Virus may aid photosynthesis

New study suggests phage genes may also help host bacteria

By | October 13, 2005

Marine viruses may use their own photosynthesis genes to enhance their fitness by temporarily boosting the energy production of bacteria they infect, scientists report this week in Nature. The advantages the viruses transfer to their hosts "may have helped enable these bacteria to become the dominant photosynthetic organisms in their habitats," co-author Debbie Lindell at the Massachusetts Institute of Technology at Cambridge told The Scientist. More research into how viruses could temporarily benefit a host's metabolism could shed light on their co-evolution, and what environmental factors most likely impact hosts in their habitats, she added.

Many viruses that infect cyanobacteria carry photosynthesis genes. Lindell and her colleagues at co-author Sallie Chisholm's lab noted that in podovirus P-SSP7, photosynthesis genes have overlapping start and stop codons and are transcribed along with essential phage capsid genes, suggesting they are integral parts of the viral genome. Indeed, when the researchers infected Prochlorococcus with the phage and inhibited photosynthesis with darkness or drugs, significantly less viral genome replication took place, demonstrating that the replication process depends on photosynthesis.
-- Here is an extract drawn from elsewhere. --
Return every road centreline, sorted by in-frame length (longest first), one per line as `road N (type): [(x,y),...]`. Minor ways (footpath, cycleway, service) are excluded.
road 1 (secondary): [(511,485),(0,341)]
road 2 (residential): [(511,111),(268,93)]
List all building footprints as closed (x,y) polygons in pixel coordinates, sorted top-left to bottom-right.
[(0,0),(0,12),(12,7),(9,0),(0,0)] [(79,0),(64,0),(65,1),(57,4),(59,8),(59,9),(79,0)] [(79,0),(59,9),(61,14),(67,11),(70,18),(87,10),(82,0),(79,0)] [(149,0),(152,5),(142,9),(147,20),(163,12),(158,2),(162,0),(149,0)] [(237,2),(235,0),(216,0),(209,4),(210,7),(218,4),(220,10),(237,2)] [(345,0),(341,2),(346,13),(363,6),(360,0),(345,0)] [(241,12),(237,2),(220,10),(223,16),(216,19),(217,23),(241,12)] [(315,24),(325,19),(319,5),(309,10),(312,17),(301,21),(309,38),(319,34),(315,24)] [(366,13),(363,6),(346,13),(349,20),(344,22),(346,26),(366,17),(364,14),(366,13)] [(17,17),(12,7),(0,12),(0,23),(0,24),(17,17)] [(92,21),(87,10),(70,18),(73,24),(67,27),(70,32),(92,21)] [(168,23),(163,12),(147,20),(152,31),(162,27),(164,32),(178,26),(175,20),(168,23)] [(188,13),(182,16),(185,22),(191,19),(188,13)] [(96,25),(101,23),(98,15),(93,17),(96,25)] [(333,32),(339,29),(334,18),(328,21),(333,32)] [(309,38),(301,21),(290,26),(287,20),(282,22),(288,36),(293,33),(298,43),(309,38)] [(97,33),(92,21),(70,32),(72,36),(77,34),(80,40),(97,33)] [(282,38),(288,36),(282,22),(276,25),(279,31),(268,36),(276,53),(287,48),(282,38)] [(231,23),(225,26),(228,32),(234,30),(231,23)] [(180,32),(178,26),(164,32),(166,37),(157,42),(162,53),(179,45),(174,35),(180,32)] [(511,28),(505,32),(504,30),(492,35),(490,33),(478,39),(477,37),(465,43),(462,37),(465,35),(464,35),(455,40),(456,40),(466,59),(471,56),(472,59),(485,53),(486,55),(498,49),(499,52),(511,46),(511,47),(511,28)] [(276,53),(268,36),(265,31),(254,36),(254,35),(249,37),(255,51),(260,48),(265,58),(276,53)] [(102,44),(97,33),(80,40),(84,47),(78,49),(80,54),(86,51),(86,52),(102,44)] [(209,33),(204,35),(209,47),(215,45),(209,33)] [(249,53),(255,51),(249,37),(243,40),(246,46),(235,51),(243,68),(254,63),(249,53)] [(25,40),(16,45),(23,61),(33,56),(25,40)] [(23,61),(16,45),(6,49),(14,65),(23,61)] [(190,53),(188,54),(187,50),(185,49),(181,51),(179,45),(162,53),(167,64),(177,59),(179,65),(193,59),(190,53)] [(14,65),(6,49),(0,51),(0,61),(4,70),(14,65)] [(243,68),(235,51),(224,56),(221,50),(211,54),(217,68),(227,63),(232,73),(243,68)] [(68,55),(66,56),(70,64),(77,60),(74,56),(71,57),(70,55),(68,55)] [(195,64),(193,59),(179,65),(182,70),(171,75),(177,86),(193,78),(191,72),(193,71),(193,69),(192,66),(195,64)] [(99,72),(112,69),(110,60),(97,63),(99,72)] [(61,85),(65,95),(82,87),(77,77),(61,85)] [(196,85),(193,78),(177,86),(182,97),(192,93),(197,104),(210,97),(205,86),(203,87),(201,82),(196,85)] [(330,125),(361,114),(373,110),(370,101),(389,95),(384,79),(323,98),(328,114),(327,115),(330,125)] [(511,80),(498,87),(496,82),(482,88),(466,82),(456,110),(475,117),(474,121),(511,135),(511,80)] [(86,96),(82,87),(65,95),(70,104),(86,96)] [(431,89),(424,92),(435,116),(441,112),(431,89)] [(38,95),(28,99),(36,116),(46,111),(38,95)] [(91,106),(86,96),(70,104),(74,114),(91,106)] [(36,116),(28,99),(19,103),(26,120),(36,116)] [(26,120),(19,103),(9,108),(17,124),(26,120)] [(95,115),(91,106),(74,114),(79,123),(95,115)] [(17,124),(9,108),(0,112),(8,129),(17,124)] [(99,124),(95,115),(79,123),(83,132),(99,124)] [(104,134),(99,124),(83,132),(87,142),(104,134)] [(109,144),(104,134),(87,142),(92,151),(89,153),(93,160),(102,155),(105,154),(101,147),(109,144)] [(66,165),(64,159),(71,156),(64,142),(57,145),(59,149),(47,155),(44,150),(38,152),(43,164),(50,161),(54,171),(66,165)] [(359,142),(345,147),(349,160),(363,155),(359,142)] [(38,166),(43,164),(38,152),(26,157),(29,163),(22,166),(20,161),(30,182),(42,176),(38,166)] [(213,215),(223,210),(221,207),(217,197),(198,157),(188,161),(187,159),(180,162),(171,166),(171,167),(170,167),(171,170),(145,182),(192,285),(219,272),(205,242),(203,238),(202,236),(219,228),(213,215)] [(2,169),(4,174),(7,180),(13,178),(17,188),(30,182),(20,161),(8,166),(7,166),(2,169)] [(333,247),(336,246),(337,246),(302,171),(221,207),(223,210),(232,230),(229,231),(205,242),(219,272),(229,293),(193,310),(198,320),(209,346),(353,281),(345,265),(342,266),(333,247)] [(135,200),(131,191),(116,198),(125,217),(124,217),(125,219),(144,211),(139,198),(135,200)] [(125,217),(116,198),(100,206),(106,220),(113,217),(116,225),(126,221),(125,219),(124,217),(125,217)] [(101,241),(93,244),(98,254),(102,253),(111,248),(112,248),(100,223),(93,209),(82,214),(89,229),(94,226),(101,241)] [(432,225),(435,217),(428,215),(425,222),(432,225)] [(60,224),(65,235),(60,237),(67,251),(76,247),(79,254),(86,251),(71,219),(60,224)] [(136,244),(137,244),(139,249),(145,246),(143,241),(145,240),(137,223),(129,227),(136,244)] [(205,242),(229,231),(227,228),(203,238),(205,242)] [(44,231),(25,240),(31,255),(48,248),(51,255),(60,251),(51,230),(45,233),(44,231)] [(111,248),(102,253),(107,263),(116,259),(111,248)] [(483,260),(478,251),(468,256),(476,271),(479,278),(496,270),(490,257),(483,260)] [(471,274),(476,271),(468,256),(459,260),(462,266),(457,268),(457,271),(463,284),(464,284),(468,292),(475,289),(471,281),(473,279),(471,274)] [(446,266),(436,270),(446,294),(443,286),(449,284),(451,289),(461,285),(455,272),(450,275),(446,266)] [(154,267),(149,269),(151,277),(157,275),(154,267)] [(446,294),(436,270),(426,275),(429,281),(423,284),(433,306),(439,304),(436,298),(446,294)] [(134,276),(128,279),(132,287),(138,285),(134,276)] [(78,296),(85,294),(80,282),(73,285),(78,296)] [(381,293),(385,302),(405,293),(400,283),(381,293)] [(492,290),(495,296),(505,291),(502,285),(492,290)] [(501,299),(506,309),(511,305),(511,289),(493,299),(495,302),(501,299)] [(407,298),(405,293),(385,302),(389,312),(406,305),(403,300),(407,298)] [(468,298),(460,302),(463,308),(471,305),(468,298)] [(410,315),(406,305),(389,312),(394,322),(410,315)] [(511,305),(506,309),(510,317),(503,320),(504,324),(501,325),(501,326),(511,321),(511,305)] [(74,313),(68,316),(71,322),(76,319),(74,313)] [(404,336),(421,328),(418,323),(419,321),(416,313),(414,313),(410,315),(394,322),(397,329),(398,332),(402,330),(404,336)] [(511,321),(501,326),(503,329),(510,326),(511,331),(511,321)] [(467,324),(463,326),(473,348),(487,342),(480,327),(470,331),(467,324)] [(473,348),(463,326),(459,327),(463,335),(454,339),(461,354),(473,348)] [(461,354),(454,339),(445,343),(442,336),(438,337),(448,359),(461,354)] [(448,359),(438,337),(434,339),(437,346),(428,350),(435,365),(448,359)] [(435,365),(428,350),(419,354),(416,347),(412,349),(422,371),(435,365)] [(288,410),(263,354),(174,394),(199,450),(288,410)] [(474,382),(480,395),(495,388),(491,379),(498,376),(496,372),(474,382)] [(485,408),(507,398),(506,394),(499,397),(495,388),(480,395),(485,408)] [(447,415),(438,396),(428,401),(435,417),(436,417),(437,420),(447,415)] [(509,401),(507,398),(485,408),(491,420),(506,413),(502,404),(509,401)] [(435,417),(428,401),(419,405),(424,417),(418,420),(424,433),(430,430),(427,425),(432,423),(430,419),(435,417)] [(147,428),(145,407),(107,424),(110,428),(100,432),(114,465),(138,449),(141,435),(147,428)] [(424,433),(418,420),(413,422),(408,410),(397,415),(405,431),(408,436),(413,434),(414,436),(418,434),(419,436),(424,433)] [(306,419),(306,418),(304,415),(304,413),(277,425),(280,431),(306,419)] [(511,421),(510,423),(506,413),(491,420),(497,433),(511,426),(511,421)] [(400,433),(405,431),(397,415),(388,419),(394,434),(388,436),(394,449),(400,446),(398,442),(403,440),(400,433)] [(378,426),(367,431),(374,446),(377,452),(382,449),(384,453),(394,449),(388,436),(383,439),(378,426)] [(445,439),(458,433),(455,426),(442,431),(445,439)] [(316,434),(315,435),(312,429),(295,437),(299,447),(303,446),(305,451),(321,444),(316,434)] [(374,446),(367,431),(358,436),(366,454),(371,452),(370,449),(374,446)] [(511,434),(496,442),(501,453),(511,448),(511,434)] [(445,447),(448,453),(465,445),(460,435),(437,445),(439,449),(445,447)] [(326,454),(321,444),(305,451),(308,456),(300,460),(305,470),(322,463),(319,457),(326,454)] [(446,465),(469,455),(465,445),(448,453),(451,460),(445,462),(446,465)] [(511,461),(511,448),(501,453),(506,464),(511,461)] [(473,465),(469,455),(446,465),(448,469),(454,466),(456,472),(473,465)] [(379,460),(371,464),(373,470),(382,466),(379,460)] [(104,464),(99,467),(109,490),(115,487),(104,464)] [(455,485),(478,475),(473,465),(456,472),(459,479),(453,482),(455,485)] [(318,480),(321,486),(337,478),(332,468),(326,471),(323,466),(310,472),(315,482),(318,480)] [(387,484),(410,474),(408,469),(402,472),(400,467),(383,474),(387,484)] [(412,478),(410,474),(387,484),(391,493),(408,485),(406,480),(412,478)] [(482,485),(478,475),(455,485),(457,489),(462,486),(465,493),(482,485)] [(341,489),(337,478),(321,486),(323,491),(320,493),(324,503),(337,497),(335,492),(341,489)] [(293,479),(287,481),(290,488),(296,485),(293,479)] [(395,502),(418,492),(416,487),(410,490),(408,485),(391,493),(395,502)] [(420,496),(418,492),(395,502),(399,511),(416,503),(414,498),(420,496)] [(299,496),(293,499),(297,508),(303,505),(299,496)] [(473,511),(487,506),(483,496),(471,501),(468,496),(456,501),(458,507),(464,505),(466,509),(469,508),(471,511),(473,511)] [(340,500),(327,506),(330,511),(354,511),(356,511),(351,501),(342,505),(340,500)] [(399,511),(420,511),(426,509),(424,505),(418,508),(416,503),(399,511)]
Cyanobacteria photosynthesis requires photosystem PSII. Both Prochlorococcus and the phage have high-light-inducible genes (hli) for proteins that protect photosynthetic machinery from light damage. They also carry the gene psbA, encoding the PSII core reaction center protein D1. This protein undergoes rapid turnover due to light-induced damage, and therefore requires continuous synthesis to sustain photosynthesis.

After Prochlorococcus was exposed to the virus, host psbA transcription dropped to roughly half of maximum levels within hours. Transcription of most of the host hli genes also declined significantly -- part of a general reduction in host transcription, as would be expected during an infection, the authors write. Still, background irradiance gradient single-turnover fluorometry showed that host PSII efficiency declined very little during infection, demonstrating photosynthesis was still continuing in the cell.

Reverse transcription polymerase chain reaction (RT-PCR) showed that, after exposure to the virus, phage psbA and hli mRNA levels steadily increased, making up half of all observed psbA transcripts after seven to eight hours. Since the maximum level of infection the researchers achieved with this host-phage system is also 50 percent, they suggest that in infected Prochlorococcus, host psbA and hli transcription eventually stopped. And almost all psbA and hli transcripts detected after exposure to the virus were transcribed from the phage genome to supplement the otherwise weakened host's metabolism.

These are "clear and strong" findings, Luis Villarreal at the University of California at Irvine, who did not participate in this study, told The Scientist. He noted the virus the researchers used was a T7-like phage, and a recent report proposed a T7 viral-like DNA polymerase was involved in chloroplast evolution. This suggests viruses could have originated some genes involved in photosynthesis, in addition to carrying bacterial photosynthesis genes around between species, he said.

This "trick" the virus developed to gain "just another 2 to 3 hours of photosynthesis" shows "that survival in the ocean is not an easy task," Oded Beja at the Technion Israel Institute of Technology, also not a co-author, told The Scientist in an Email. He is currently researching whether viral genes expressed in cyanobacteria Synechococcus and Synechosystis can also boost host photosynthesis.

Lindell and her colleagues note organisms could conceivably use phage D1 for non-photosynthetic functions instead, such as obtaining manganese for viral metabolism. She hopes to isolate a Prochlorococcus PSII complex, and test directly whether it interacts with phage D1. Lindell also plans to see whether phages bearing deactivated photosynthesis genes fare poorly after infection, to confirm the genes help the virus.

Future research could explore how prevalent the photosynthesis genes are among cyanobacteria phages, and what other host-like genes phages might employ to boost their fitness, she offered. For instance, Lindell suggested phage genes might help hosts acquire phosphate.